Requirement
Repeat the entries below exactly. Begin with the first line and end with the line that contains "2: (1140, 689, 1.87)".

Exercise input

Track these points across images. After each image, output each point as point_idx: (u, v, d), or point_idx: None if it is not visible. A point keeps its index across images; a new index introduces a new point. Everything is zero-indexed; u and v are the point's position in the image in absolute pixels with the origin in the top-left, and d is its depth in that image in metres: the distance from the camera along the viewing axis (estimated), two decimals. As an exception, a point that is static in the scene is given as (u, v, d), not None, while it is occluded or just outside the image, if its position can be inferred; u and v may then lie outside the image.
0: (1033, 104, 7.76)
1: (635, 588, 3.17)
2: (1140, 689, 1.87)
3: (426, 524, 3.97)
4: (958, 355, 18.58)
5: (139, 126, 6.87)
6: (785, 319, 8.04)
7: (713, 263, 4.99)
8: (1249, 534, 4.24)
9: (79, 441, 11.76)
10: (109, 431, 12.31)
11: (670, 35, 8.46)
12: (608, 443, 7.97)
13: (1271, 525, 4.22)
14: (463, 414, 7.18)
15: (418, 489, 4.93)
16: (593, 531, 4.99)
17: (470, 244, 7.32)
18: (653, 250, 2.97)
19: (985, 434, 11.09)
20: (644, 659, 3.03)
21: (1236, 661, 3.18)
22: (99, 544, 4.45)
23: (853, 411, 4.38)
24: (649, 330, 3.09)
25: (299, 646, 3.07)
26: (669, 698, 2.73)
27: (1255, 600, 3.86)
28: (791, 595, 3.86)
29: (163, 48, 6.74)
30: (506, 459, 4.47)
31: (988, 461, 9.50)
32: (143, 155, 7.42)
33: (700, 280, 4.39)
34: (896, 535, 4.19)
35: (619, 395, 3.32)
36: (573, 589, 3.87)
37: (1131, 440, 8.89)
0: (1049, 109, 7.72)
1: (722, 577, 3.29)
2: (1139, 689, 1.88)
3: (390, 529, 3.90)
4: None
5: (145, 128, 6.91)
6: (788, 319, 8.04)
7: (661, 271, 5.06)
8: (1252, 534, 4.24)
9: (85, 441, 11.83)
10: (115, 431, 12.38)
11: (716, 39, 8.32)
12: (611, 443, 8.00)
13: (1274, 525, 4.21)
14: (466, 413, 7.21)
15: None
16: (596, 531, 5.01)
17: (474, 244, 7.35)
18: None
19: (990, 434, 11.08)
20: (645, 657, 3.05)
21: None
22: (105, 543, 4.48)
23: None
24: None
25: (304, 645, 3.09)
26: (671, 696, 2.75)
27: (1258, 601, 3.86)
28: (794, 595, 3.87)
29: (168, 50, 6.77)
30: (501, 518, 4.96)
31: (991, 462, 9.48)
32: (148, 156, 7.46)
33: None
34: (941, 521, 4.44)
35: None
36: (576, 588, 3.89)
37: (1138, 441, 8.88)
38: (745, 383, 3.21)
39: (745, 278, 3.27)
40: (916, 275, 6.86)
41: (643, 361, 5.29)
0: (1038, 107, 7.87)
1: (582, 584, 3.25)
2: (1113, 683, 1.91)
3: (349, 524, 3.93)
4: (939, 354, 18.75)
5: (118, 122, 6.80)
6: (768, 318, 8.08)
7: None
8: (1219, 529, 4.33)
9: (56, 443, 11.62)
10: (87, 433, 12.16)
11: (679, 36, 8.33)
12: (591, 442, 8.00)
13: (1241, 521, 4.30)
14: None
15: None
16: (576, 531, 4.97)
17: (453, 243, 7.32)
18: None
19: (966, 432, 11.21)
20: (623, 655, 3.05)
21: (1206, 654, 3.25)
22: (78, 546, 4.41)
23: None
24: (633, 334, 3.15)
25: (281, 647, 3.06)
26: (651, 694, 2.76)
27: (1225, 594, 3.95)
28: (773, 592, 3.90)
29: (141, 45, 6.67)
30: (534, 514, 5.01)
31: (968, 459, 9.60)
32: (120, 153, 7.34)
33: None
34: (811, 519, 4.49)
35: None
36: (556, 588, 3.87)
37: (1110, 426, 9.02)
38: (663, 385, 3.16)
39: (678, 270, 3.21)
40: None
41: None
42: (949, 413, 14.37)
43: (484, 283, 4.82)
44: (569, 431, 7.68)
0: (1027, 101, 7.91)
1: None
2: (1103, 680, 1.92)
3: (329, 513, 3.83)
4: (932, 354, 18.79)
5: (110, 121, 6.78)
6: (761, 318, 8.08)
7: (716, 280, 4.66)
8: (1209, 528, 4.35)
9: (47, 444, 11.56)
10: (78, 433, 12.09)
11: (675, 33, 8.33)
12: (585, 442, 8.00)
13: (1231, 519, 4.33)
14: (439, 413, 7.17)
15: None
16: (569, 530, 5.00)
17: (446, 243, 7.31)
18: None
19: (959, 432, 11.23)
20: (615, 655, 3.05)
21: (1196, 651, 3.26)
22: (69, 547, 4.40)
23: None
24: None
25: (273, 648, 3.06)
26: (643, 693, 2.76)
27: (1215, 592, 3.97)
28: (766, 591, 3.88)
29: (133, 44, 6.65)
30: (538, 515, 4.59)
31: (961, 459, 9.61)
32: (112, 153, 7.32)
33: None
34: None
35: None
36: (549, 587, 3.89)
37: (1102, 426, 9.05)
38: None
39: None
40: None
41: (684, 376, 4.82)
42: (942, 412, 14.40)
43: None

Reply
Track these points across images. After each image, output each point as point_idx: (u, v, d), or point_idx: None if it is not visible. A point keeps its index across images; a new index introduces a new point. Everything is zero-indexed; u and v are the point's position in the image in absolute pixels with the origin in the top-left, and d is its depth in that image in metres: the distance from the camera along the viewing axis (estimated), two decimals. As an exception, a point that is static in the scene is given as (u, v, d), not None, while it is occluded or just outside the image, if its position can be inferred; u and v may then lie outside the image.
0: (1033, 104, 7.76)
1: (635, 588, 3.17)
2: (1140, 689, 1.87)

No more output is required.